On a similar take 5, suddenly we hear the verse about the resurrection and house of detention in its entirety. They’re likely too specific to have been an off-the-cuff improvisation, so its omission from take 1 is mysterious. Then follows the verse that would be grafted onto “Not To Touch the Earth,” which likewise was probably not an improvisation as it’s the same as what he sang in take 1. Those quick asides to want someone now and the possibly Pam-inspired verse follow later.
After nine-and-a-half minutes, take 5 suddenly breaks off, though it’s doubtful it had different lyrics at its conclusion than take 1 did. That’s a strange quirk. As Botnick writes in his notes, producer Paul Rothchild is heard (though not very distinctly) wondering if the reel is long enough to record the entire song. Indeed it wasn’t. Was tape so scarce that another reel with enough space couldn’t have been used? Everyone certainly knew the song was ten minutes or a little longer. And while “Light My Fire” and the first Doors album were a couple months away from entering the Top Twenty on their way to the top of the charts and making them one of the hottest groups in the world, certainly these sessions weren’t a low priority for Elektra Records. Their underground following was already mushrooming, and sessions for a second album already green-lighted and well on the way.

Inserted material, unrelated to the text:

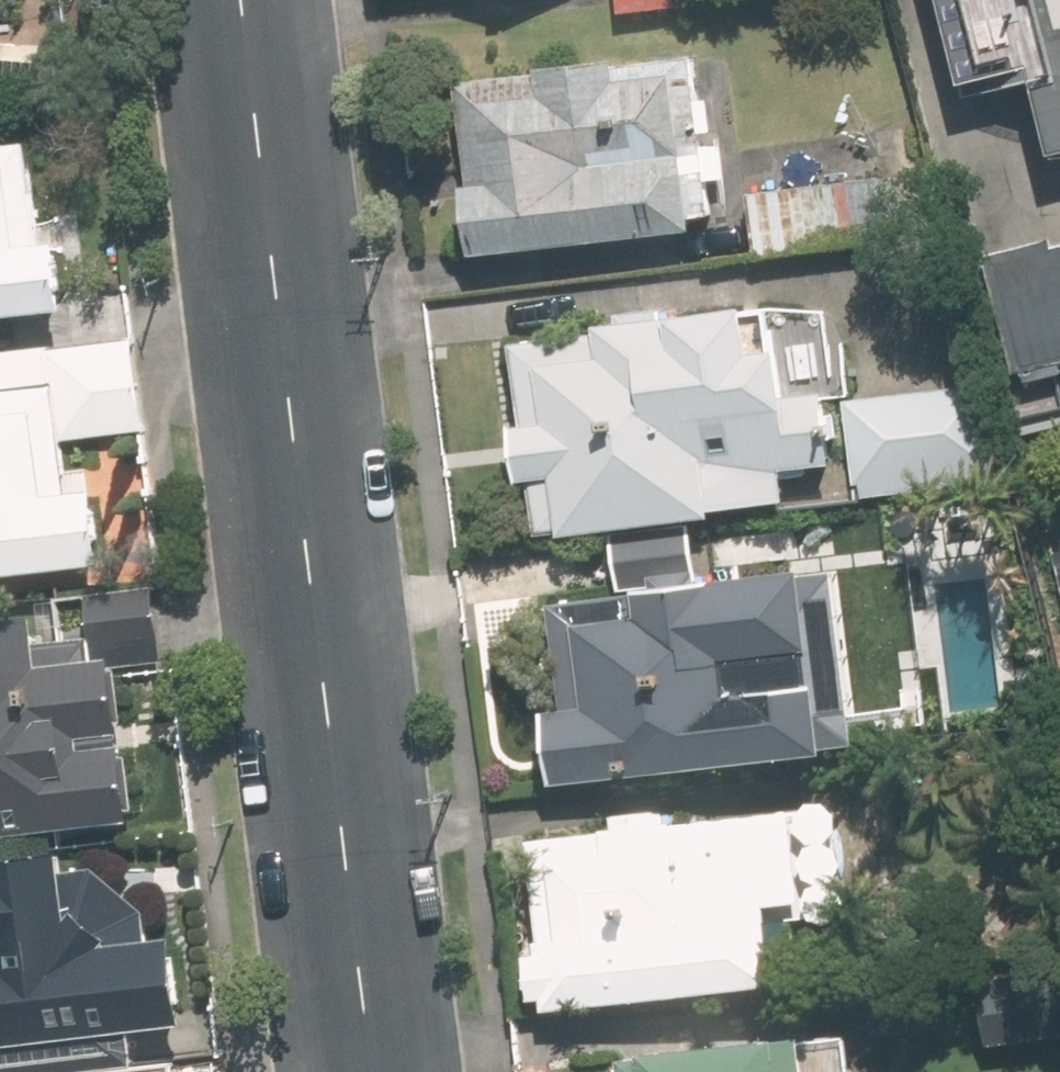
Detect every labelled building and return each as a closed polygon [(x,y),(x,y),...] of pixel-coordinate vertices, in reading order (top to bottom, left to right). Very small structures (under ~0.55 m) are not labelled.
[(621,13),(701,4),(701,0),(619,0),(621,13)] [(1059,151),(1059,12),(1057,0),(947,0),(968,98),(1044,81),(1059,151)] [(456,79),(476,252),(721,225),(701,54),(626,62),(626,54),(545,64),(546,69),(456,79)] [(72,307),(64,239),(45,241),(34,138),(0,142),(0,315),(72,307)] [(896,239),(888,174),(749,192),(758,257),(896,239)] [(1021,371),(1059,362),(1059,234),(992,250),(1021,371)] [(535,477),(542,531),(563,528),(563,532),(719,513),(719,508),(793,499),(789,468),(842,461),(833,387),(800,391),(794,343),(764,347),(759,303),(603,322),(604,329),(516,340),(527,423),(521,423),(528,477),(535,477)] [(111,562),(102,486),(72,490),(67,441),(151,431),(140,334),(0,350),(0,574),(111,562)] [(995,380),(846,397),(856,485),(1005,468),(995,380)] [(549,709),(558,781),(838,749),(837,744),(869,740),(847,561),(701,578),(694,520),(611,529),(619,592),(557,599),(570,706),(549,709)] [(124,664),(164,660),(156,584),(88,591),(93,633),(50,638),(47,610),(0,615),(0,835),(140,820),(124,664)] [(549,996),(551,1009),(791,980),(781,902),(817,897),(806,805),(671,821),(669,805),(620,811),(622,827),(530,838),(544,949),(530,951),(536,998),(549,996)] [(0,856),(0,1071),(51,1071),(195,1056),(181,932),(158,934),(155,907),(102,863),(74,866),(72,848),(0,856)] [(1059,1034),(1059,971),(984,982),(993,1043),(1059,1034)] [(815,1030),(625,1053),(627,1071),(820,1071),(815,1030)] [(177,1060),(87,1069),(87,1071),(179,1071),(177,1060)]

It’s not known when the final version of “When the Music’s Over” was recorded. Maybe it was as much as a few months later, the album not getting released until September 25, 1967. Certainly these takes demonstrate that a lot of work went into refining the song before it took its final shape, “We want the world and we want it now!” and all. As Botnick writes, “After this session, and being that the Doors were very much a performing band, we wanted ‘Music’s Over’ to have the excitement of a live performance. So it was decided to further woodshed the song out of the studio and allow [Morrison] to settle upon the story he wanted to tell.”